Educational interventions to obtain additional interest in radiology practice amongst female medical students at UMass took place between 2012 and 2016.

  • UMass Medical School began offering flexible clinical experiences (FCEs) during the third year of medical school. FCEs are weeklong electives that complemented the core clinical curriculum while allowing for career exploration outside of the standard core clinical rotations. Pediatric, interventional radiology and breast imaging FCEs were all offered between 2012 and 2015.
  • A faculty radiologist became co-director of the anatomy course and added 15 to 20 imaging-driven lectures to the preclinical curriculum. Cadavers were imaged by CT to provide radiology-pathology correlations for anatomy dissections and 10 to 12 radiology residents were present in the anatomy lab for several sessions to review CT imaging with gross cadaver findings with students.
  • A ‘Women in Radiology’ panel was hosted to promote visibility of female radiologists during the fall semester of 2016. Three female attending radiologists and two female residents served as panelists and the bulk of the discussion revolved around topics they were interested in learning more about, including amount of patient contact within radiology and work-life balance.

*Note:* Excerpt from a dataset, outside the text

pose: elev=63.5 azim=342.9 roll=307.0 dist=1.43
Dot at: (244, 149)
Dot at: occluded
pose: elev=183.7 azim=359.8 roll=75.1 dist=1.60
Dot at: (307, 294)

After the educational intervention programs were implemented, preliminary findings suggest more female students were matching to radiology. However, more male students were matching compared to female students.

  • Students rated their perception of patient contact within radiology 28 percent higher after attending the panel.
  • Female students’ perceptions of work-life balance improved by 14 percent after the panel.
  • Students were 14 percent more likely to consider a career in radiology after attending the panel.
  • A majority (71 percent) of female medical students stated they wanted to take a clinical elective in radiology, and 29 percent stated they would consider it.
  • Students were more likely to enroll in radiology electives provided they were exposed to educational intervention in their first preclinical year but women were less likely to participate in a clinical radiology elective.
  • Required visibility and active publicity of female radiologists are likely to have the biggest impact in increasing female medical student interest.

“The preliminary findings suggest that early exposure during preclinical education increases overall medical student interest in radiology, not specifically female interest,” Yuan et al., wrote. “This increase in interest occurred preferentially in males despite the fact that the “patient-centered” electives were intended to appeal to female medical students—demonstrating that simply offering the electives is not enough, as suggested in prior studies.”

The authors noted further studies are needed to continue to quantify the effects of female radiologist involvement and evaluate the effect on future match rates of female medical students.